There’s a peace in this kind of walk. I’ve always loved the Lord and I’ve lived for Him for most of my life—not just drifted along ‘being good’ but consciously made choices to do and be what He would have me to be. And that has been a blessing. But I’ve never been able to just be quietly in the center of His will with no need to get up and going. I know I was pursuing legitimate tasks and I was doing them within His Will. Up until now though, I’ve always had something that needed doing. I’ve always had my times of contemplation cut short by necessities. Now, now I can wake up at 3:30 and sit quietly in the peace with no driving need to go back to sleep so I can wake up in three or four hours and do something important. These hours alone in the dark become my important thing to do.

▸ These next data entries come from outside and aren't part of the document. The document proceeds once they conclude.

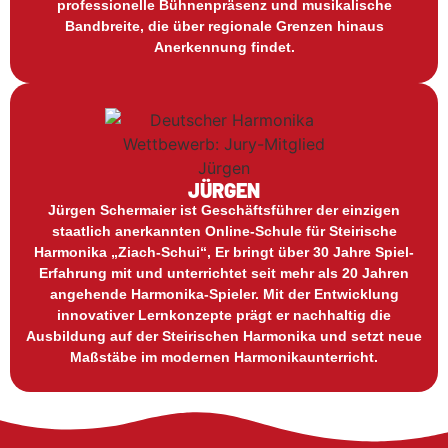
professionelle Bühnenpräsenz und musikalische
Bandbreite, die über regionale Grenzen hinaus
Anerkennung findet.
JÜRGEN
Jürgen Schermaier ist Geschäftsführer der einzigen
staatlich anerkannten Online-Schule für Steirische
Harmonika „Ziach-Schui“, Er bringt über 30 Jahre Spiel-
Erfahrung mit und unterrichtet seit mehr als 20 Jahren
angehende Harmonika-Spieler. Mit der Entwicklung
innovativer Lernkonzepte prägt er nachhaltig die
Ausbildung auf der Steirischen Harmonika und setzt neue
Maßstäbe im modernen Harmonikaunterricht.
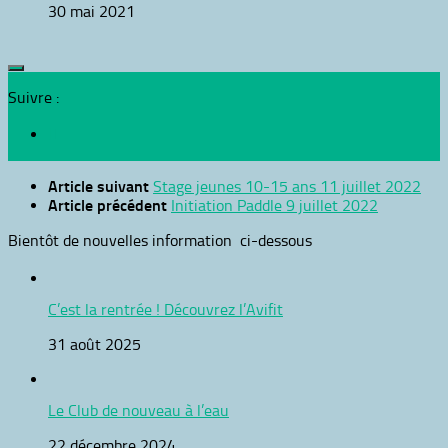
30 mai 2021
Suivre :
Article suivant
Stage jeunes 10-15 ans
11 juillet 2022
Article précédent
Initiation Paddle
9 juillet 2022
Bientôt de nouvelles information ci-dessous
C’est la rentrée ! Découvrez l’Avifit
31 août 2025
Le Club de nouveau à l’eau
22 décembre 2024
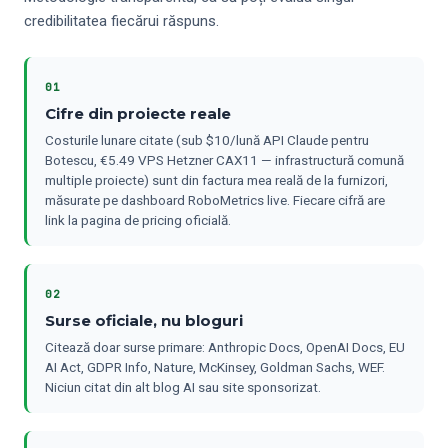
credibilitatea fiecărui răspuns.
01
Cifre din proiecte reale
Costurile lunare citate (sub $10/lună API Claude pentru
Botescu, €5.49 VPS Hetzner CAX11 — infrastructură comună
multiple proiecte) sunt din factura mea reală de la furnizori,
măsurate pe dashboard RoboMetrics live. Fiecare cifră are
link la pagina de pricing oficială.
02
Surse oficiale, nu bloguri
Citează doar surse primare: Anthropic Docs, OpenAI Docs, EU
AI Act, GDPR Info, Nature, McKinsey, Goldman Sachs, WEF.
Niciun citat din alt blog AI sau site sponsorizat.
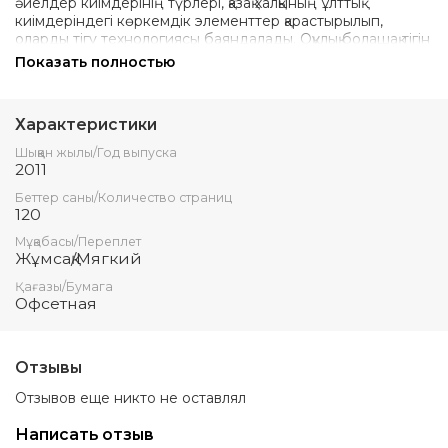
әйелдер киімдерінің түрлері, қазақ халқының ұлттық
киімдеріндегі көркемдік элементтер қарастырылып,
оларды тігу технологиясы баяндалады. Оқулық болашақ тігін
саласы мамандарына арналған.
Показать полностью
Характеристики
Шыққан жылы/Год выпуска
2011
Беттер саны/Количество страниц
120
Мұқабасы/Переплет
Жұмсақ/Мягкий
Қағазы/Бумага
Офсетная
Отзывы
Отзывов еще никто не оставлял
Написать отзыв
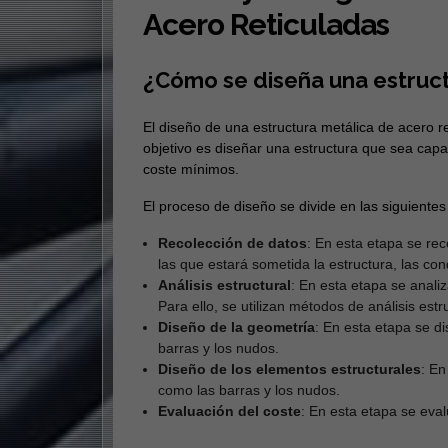
Acero Reticuladas
¿Cómo se diseña una estruct
El diseño de una estructura metálica de acero ret
objetivo es diseñar una estructura que sea capa
coste mínimos.
El proceso de diseño se divide en las siguientes
Recolección de datos
: En esta etapa se rec
las que estará sometida la estructura, las con
Análisis estructural
: En esta etapa se anali
Para ello, se utilizan métodos de análisis estru
Diseño de la geometría
: En esta etapa se d
barras y los nudos.
Diseño de los elementos estructurales
: En
como las barras y los nudos.
Evaluación del coste
: En esta etapa se eval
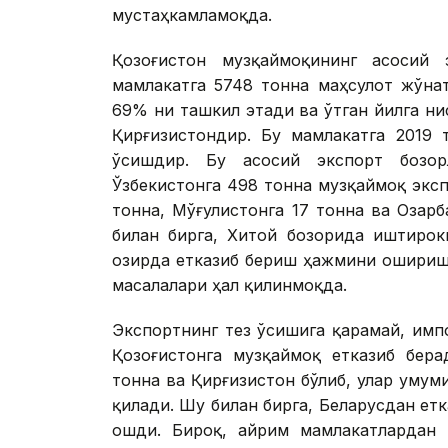
мустаҳкамламоқда.
Қозоғистон музқаймоқининг асосий 
мамлакатга 5748 тонна маҳсулот жўна
69% ни ташкил этади ва ўтган йилга ни
Қирғизистондир. Бу мамлакатга 2019 
ўсишдир. Бу асосий экспорт бозор
Ўзбекистонга 498 тонна музқаймоқ экс
тонна, Мўғулистонга 17 тонна ва Озар
билан бирга, Хитой бозорида иштирок
Ҳозирда етказиб бериш ҳажмини ошириш 
масалалари ҳал қилинмоқда.
Экспортнинг тез ўсишига қарамай, имп
Қозоғистонга музқаймоқ етказиб бера
тонна ва Қирғизистон бўлиб, улар уму
қилади. Шу билан бирга, Беларусдан етк
ошди. Бироқ, айрим мамлакатлардан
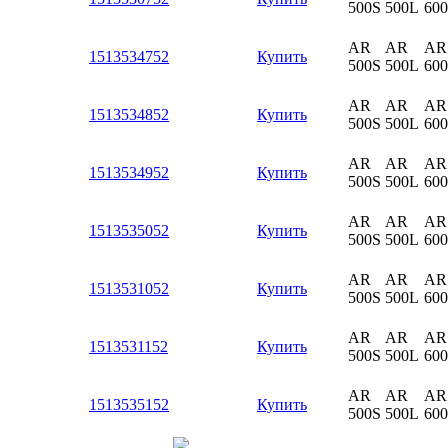
500S
500L
60
AR
AR
AR
1513534752
Купить
500S
500L
60
AR
AR
AR
1513534852
Купить
500S
500L
60
AR
AR
AR
1513534952
Купить
500S
500L
60
AR
AR
AR
1513535052
Купить
500S
500L
60
AR
AR
AR
1513531052
Купить
500S
500L
60
AR
AR
AR
1513531152
Купить
500S
500L
60
AR
AR
AR
1513535152
Купить
500S
500L
60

I used to like sitting in Notah’s old house and looking down across the valley and watching the lights come on, then the color shift from darkness to the lighter and lighter grays of the coming day. “My” window in the Angelo house faced west. So the view was different from watching the sun come up. It was like a window on how that rising sun affected the world. Maybe it wasn’t the blazing beauty of a desert sunrise but it was beautiful and gave me a backwards view of the coming morning.
Then when they moved to Tierra Grande I had a direct view of the Manzanos and the gradual lightening of the sky, the rising sun casting the mountain into relief as the first blush of light shone above it. Sometimes when there were no clouds the brightness seeped up across the entire sky. Other times when there were blowing particles in the air there would be fingers of light blazing up from behind the mountain. And other times, the clouds would put on a spectacular display of reflected and refracted and changing colors as the sun rose from its resting place of the night.
Here in Westerville, I don’t have the pyrotechnics of the sunrise, I have the wall of the neighbor lady’s house. But I still have the peace of morning and the sleeping neighborhood around me. This time of morning it is just me and God. And THAT is a very good thing.